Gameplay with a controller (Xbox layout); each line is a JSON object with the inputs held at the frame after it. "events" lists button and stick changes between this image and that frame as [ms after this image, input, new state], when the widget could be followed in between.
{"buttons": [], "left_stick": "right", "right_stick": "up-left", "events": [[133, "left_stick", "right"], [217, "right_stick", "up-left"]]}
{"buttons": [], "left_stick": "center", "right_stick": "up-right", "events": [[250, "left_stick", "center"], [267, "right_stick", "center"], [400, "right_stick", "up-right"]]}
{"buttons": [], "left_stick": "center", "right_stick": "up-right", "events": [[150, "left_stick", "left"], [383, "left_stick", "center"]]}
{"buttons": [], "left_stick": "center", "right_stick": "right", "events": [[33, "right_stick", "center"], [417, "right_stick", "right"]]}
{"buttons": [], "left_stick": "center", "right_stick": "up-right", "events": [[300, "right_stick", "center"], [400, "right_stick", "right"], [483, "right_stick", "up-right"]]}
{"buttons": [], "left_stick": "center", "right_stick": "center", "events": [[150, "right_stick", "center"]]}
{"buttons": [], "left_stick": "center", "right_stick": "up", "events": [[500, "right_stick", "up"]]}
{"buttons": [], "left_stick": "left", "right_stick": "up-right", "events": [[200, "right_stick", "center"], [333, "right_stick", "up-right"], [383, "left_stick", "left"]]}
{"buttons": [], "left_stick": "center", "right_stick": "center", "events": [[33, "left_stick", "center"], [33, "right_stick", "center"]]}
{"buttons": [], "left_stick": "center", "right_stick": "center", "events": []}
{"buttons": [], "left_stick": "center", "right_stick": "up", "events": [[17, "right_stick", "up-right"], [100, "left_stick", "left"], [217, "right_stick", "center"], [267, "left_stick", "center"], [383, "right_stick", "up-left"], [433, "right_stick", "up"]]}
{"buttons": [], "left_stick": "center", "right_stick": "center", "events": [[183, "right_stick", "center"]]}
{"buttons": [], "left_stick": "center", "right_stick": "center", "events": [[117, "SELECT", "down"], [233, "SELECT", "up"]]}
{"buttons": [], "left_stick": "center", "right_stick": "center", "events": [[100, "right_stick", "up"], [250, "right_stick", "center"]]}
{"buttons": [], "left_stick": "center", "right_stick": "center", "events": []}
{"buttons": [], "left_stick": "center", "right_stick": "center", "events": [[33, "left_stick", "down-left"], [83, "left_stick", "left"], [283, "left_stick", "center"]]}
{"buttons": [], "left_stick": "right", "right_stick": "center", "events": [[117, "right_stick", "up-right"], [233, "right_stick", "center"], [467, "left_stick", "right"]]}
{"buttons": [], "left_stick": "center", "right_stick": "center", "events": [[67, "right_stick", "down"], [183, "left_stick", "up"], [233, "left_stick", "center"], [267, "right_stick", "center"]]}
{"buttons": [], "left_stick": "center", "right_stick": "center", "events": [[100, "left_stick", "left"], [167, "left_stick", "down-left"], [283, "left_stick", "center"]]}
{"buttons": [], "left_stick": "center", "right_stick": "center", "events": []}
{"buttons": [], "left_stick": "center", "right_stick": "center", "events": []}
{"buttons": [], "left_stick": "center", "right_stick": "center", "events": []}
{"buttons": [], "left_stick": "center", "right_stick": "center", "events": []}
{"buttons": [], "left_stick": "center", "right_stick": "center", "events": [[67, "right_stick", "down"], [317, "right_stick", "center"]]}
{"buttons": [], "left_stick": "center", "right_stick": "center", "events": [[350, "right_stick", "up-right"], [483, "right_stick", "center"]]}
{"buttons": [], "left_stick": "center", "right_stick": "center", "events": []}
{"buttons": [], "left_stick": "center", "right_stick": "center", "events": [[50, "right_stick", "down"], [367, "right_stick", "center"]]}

**The task**
Go over the data and return every line that includes the word "down".

**Your solution**
{"buttons": [], "left_stick": "center", "right_stick": "center", "events": [[117, "SELECT", "down"], [233, "SELECT", "up"]]}
{"buttons": [], "left_stick": "center", "right_stick": "center", "events": [[33, "left_stick", "down-left"], [83, "left_stick", "left"], [283, "left_stick", "center"]]}
{"buttons": [], "left_stick": "center", "right_stick": "center", "events": [[67, "right_stick", "down"], [183, "left_stick", "up"], [233, "left_stick", "center"], [267, "right_stick", "center"]]}
{"buttons": [], "left_stick": "center", "right_stick": "center", "events": [[100, "left_stick", "left"], [167, "left_stick", "down-left"], [283, "left_stick", "center"]]}
{"buttons": [], "left_stick": "center", "right_stick": "center", "events": [[67, "right_stick", "down"], [317, "right_stick", "center"]]}
{"buttons": [], "left_stick": "center", "right_stick": "center", "events": [[50, "right_stick", "down"], [367, "right_stick", "center"]]}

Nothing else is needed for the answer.